- _Your task_: Begin at the line below that contains "output techreborn:fusion_control_computer \</recipe\>". Repeat it and all remaining lines of the records exactly.

[Records from a collection]
============

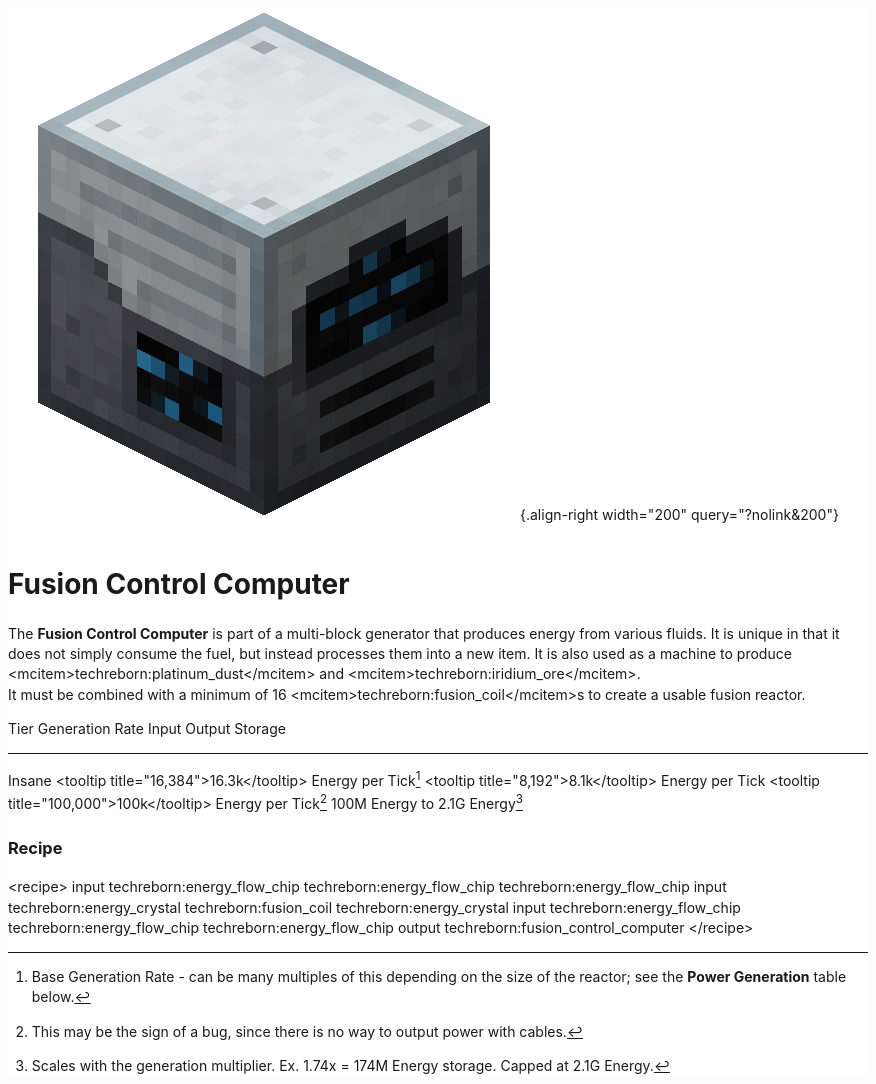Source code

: ![Fusion Control Computer](/media/mods/techreborn/fusion_control_computer.png){.align-right width="200" query="?nolink&200"}

# Fusion Control Computer

The **Fusion Control Computer** is part of a multi-block generator that produces energy from various fluids. It is unique in that it does not simply consume the fuel, but instead processes them into a new item. It is also used as a machine to produce \<mcitem\>techreborn:platinum_dust\</mcitem\> and \<mcitem\>techreborn:iridium_ore\</mcitem\>.\
It must be combined with a minimum of 16 \<mcitem\>techreborn:fusion_coil\</mcitem\>s to create a usable fusion reactor.

  Tier     Generation Rate                                                   Input                                                       Output                                                            Storage
  -------- ----------------------------------------------------------------- ----------------------------------------------------------- ----------------------------------------------------------------- --------------------------------
  Insane   \<tooltip title="16,384"\>16.3k\</tooltip\> Energy per Tick[^1]   \<tooltip title="8,192"\>8.1k\</tooltip\> Energy per Tick   \<tooltip title="100,000"\>100k\</tooltip\> Energy per Tick[^2]   100M Energy to 2.1G Energy[^3]

### Recipe

\<recipe\> input techreborn:energy_flow_chip techreborn:energy_flow_chip techreborn:energy_flow_chip input techreborn:energy_crystal techreborn:fusion_coil techreborn:energy_crystal input techreborn:energy_flow_chip techreborn:energy_flow_chip techreborn:energy_flow_chip output techreborn:fusion_control_computer \</recipe\>


[^1]: Base Generation Rate - can be many multiples of this depending on the size of the reactor; see the **Power Generation** table below.
[^2]: This may be the sign of a bug, since there is no way to output power with cables.
[^3]: Scales with the generation multiplier. Ex. 1.74x = 174M Energy storage. Capped at 2.1G Energy.
[^4]: There is currently a bug in 1.16.5+ where these two recipes actually produce energy instead of consuming it \[after the initial *Minimum Energy Required*\]. This energy however doesn't scale with the multiplier of the system, so it will always be a flat 2,097,152 Energy \[2048 Energy \* 1024 ticks\].
[^5]: Rounded Down
[^6]: Rounded Down
[^7]: Capped at 2,147,483,647 Energy
[^8]: *Total Power Generated* divided by *Max Capacity*, rounded to nearest whole percent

============

- _Output_:
\<recipe\> input techreborn:energy_flow_chip techreborn:energy_flow_chip techreborn:energy_flow_chip input techreborn:energy_crystal techreborn:fusion_coil techreborn:energy_crystal input techreborn:energy_flow_chip techreborn:energy_flow_chip techreborn:energy_flow_chip output techreborn:fusion_control_computer \</recipe\>


[^1]: Base Generation Rate - can be many multiples of this depending on the size of the reactor; see the **Power Generation** table below.
[^2]: This may be the sign of a bug, since there is no way to output power with cables.
[^3]: Scales with the generation multiplier. Ex. 1.74x = 174M Energy storage. Capped at 2.1G Energy.
[^4]: There is currently a bug in 1.16.5+ where these two recipes actually produce energy instead of consuming it \[after the initial *Minimum Energy Required*\]. This energy however doesn't scale with the multiplier of the system, so it will always be a flat 2,097,152 Energy \[2048 Energy \* 1024 ticks\].
[^5]: Rounded Down
[^6]: Rounded Down
[^7]: Capped at 2,147,483,647 Energy
[^8]: *Total Power Generated* divided by *Max Capacity*, rounded to nearest whole percent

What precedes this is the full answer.